Cybernetics takes as its domain the design or discovery and application of principles of regulation and communication. Cybernetics treats not things but ways of behaving. It does not ask “what is this thing?” but “what does it do?” and “what can it do?” Because numerous systems in the living, social and technological world may be understood in this way, cybernetics cuts across many traditional disciplinary boundaries. The concepts which cyberneticians develop thus form a metadisciplinary language through which we may better understand and modify our world.
Cybernetics in some ways is like the science of organisation, with special emphasis on the dynamic nature of the system being organised. The human brain is just such a complex organisation which qualifies for cybernetic study. It has all the characteristics of feedback, storage, etc. and is also typical of many large businesses or Government departments.

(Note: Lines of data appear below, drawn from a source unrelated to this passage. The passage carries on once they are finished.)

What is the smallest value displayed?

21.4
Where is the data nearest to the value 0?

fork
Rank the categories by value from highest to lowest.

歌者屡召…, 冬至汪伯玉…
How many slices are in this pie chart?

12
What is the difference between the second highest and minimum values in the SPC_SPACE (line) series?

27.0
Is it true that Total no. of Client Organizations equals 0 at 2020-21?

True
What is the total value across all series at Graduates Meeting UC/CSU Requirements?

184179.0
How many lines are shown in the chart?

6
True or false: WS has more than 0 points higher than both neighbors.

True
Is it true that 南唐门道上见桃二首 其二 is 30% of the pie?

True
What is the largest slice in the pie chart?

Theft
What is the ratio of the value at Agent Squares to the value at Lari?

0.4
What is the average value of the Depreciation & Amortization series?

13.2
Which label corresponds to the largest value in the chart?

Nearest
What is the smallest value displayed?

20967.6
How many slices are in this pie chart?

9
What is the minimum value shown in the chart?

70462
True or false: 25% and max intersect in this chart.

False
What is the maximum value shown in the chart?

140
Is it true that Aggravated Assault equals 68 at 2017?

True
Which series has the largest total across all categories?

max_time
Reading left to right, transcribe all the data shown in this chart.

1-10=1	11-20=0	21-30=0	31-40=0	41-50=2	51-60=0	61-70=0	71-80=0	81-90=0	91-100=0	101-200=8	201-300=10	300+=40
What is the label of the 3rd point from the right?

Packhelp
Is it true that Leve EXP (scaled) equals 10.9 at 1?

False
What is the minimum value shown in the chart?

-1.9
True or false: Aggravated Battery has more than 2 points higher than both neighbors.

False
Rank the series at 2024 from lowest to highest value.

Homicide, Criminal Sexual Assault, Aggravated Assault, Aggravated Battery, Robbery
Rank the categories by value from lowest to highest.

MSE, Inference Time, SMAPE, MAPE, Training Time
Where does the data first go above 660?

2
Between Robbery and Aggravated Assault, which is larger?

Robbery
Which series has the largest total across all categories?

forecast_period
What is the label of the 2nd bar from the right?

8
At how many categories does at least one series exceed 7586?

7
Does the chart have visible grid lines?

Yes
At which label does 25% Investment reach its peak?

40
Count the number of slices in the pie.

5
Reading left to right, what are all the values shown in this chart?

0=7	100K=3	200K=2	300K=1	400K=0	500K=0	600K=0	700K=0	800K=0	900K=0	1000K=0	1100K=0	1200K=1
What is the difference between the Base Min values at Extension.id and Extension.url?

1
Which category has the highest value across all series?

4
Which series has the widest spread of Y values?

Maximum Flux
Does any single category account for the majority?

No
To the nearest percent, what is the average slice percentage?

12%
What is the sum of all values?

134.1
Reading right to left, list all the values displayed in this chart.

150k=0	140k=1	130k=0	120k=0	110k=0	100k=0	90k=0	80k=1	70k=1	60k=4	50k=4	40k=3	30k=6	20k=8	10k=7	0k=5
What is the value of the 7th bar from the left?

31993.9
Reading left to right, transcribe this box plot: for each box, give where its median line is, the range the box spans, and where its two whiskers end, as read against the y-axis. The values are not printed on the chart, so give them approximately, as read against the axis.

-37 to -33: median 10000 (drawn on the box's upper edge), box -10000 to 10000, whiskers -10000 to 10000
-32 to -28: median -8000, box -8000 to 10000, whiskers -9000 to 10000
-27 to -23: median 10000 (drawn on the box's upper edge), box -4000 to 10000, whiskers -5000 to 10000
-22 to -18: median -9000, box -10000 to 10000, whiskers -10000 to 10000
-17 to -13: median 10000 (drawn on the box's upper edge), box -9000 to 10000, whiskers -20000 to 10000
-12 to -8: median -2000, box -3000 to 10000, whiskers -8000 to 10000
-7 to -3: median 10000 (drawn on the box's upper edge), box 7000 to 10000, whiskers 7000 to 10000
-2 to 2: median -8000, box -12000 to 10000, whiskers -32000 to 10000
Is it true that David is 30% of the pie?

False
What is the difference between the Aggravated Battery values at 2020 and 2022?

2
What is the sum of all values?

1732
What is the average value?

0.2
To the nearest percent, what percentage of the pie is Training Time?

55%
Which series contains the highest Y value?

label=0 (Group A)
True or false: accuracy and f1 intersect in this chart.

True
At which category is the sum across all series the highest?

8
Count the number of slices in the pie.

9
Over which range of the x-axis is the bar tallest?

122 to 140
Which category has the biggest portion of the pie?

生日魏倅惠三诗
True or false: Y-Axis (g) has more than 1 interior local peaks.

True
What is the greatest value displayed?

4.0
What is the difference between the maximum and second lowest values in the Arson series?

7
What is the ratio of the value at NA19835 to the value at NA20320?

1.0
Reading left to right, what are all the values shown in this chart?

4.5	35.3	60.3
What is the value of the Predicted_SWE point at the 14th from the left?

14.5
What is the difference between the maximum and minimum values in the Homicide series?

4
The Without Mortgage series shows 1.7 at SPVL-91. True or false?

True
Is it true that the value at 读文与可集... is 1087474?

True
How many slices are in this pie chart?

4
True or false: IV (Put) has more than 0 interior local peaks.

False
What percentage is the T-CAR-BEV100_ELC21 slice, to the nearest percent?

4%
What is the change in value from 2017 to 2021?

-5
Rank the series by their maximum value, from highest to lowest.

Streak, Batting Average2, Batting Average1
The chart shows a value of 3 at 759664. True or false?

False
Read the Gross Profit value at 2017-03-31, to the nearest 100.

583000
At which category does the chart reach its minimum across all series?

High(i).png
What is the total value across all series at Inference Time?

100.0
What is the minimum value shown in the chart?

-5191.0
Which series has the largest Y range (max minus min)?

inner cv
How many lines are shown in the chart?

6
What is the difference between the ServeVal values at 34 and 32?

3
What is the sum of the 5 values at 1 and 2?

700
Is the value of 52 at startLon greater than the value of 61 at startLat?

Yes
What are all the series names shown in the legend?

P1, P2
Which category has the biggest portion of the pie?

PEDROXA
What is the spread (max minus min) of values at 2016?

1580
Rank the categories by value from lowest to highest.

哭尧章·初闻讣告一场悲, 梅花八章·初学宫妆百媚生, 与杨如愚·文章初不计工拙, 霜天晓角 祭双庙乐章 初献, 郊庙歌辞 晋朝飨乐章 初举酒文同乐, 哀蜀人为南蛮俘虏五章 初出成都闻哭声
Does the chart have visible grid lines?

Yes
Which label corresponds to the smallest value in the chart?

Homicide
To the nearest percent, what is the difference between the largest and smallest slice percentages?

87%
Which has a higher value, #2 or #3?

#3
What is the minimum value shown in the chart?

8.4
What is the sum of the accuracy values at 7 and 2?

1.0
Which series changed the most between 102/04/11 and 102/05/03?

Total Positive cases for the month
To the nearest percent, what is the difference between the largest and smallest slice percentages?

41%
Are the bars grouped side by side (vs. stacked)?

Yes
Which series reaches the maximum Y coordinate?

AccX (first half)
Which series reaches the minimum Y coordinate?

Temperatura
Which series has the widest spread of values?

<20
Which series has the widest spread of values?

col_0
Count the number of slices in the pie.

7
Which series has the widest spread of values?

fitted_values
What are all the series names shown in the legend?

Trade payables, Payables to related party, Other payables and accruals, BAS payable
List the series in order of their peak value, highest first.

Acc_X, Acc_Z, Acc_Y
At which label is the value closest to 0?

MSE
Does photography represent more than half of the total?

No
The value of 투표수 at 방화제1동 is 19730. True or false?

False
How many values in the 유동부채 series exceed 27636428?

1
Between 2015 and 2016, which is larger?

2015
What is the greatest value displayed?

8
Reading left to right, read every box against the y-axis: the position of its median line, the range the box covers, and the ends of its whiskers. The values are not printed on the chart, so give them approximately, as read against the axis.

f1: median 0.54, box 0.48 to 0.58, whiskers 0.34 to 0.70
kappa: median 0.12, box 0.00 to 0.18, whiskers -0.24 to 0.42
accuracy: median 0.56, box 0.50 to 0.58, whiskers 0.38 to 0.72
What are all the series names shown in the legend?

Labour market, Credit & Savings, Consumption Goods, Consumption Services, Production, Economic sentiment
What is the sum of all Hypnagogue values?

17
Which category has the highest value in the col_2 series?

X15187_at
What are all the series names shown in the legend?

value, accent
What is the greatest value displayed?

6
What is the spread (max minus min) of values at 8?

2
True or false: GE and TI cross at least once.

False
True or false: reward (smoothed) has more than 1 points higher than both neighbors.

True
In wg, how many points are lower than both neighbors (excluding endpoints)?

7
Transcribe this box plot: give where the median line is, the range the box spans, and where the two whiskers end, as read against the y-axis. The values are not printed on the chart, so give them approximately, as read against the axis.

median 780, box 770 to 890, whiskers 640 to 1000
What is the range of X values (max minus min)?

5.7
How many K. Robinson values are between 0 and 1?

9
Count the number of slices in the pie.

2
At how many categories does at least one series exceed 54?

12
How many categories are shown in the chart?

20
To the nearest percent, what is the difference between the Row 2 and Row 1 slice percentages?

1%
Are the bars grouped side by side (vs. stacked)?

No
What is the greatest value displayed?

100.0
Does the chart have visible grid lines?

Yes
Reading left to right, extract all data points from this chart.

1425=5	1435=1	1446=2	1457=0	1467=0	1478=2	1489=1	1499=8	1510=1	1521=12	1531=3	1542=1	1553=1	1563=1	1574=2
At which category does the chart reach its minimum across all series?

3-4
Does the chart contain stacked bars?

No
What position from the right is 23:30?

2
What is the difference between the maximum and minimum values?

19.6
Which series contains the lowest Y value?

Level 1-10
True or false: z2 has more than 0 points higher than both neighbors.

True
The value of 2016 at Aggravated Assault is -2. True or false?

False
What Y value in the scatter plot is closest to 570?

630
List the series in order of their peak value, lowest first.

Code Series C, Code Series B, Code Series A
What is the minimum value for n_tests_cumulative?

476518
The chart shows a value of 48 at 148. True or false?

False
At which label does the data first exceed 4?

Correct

The central feature of Cybernetics is that of artificial intelligence, where the aim is to show how artificially manufactured systems can demonstrate intelligent behaviour. There are also various fields of applied cybernetics where this same decision can be shown to operate in fields like education, engineering, accountancy, and so on and so forth.
If we think of Physics, Chemistry, Biology, etc. as traditional sciences, then Cybernetics is a classification which cuts across them all.
Cybernetics is formally defined as the science of control and communication in animals, men and machines.
Problems of Cybernetics:
To produce models and theories of human behaviour which present these functions of human beings and other systems in the same manner in which they are performed by human beings or other such systems as are considered.
Finally, to produce, or simulate, the whole of human or animal behaviour by models which in their construction are identical with human beings or animals.
That is, they should in the end be chemico-colloidal systems, or protoplasmic systems.